Saat menjadi model Makeup artist |
“Kenapa kita harus menikah?”
Selain hanya untuk mendapatkan keturunan, kenapa kita harus menikah? Kenapa kita harus berpisah dengan orang tua dan hidup dengan orang baru? Apa tidak bisa kita bersama-sama hidup dengan keluarga kita sekarang sampai tua?
Membicarakan tentang pernikahan memang tak akan ada habisnya. Tidak pernah ada jawaban yang pasti tentang kenapa dan mengapa kita harus menikah selain karena anjuran menikah dalam beberapa ajaran agama. Lalu, dosakah kita apabila kita tidak menikah?

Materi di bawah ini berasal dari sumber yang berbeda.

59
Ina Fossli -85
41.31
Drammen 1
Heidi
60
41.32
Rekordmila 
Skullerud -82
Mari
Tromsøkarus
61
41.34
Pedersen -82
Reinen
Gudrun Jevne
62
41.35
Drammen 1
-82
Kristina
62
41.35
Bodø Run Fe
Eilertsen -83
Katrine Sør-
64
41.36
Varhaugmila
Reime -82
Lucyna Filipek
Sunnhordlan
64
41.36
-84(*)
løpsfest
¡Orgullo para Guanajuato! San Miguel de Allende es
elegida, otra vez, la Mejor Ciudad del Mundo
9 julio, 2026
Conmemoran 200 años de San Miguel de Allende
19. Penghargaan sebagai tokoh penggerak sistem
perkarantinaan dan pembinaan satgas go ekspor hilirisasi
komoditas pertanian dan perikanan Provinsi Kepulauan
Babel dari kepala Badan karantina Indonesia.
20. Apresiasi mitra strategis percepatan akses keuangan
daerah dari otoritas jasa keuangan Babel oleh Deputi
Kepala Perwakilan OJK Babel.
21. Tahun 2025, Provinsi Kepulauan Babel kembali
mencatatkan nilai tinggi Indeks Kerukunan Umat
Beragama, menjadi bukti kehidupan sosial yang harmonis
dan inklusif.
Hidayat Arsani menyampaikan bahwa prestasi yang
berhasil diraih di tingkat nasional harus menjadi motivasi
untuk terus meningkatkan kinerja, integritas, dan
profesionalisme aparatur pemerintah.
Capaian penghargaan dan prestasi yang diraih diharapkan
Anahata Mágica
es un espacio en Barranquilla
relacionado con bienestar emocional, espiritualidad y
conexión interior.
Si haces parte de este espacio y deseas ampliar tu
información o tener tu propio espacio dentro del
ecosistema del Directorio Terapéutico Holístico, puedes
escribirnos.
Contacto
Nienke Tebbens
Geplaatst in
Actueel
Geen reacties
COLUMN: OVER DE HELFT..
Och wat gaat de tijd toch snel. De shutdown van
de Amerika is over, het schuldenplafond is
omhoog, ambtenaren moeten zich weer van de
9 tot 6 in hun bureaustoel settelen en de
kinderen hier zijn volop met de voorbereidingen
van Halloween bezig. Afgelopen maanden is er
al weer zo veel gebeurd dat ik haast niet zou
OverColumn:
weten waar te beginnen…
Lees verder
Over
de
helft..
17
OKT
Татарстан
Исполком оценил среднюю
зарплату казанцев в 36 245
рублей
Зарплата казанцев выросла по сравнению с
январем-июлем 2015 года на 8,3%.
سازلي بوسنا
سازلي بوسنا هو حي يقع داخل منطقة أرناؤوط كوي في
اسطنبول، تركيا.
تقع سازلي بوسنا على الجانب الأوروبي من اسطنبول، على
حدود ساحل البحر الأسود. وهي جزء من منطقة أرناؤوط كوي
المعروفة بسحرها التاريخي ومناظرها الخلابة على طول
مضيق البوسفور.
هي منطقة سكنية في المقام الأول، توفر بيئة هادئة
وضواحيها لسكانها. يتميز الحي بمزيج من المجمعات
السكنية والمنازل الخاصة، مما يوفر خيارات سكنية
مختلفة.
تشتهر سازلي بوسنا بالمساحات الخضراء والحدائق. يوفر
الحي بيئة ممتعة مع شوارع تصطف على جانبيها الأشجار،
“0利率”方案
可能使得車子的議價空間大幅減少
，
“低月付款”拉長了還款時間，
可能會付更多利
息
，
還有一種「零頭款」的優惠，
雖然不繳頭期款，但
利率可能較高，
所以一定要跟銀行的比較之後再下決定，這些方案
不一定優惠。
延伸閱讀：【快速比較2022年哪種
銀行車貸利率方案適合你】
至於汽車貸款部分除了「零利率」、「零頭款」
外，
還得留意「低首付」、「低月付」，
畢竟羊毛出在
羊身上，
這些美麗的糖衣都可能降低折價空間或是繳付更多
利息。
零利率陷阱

Tidak pernah ada yang mengatakan dosa bagi orang yang tidak menikah, selama dia tidak melakukan maksiat. Lantas kenapa kita tergesa-gesa menikah hanya karena banyaknya komentar negatif dari orang lain? Kenapa kita memutuskan menikah hanya karena takut terlanjur tua untuk bisa melahirkan, sehingga kita sulit memiliki anak? Kenapa kita harus menikah hanya karena kekhawatiran dimasa tua hidup sendiri?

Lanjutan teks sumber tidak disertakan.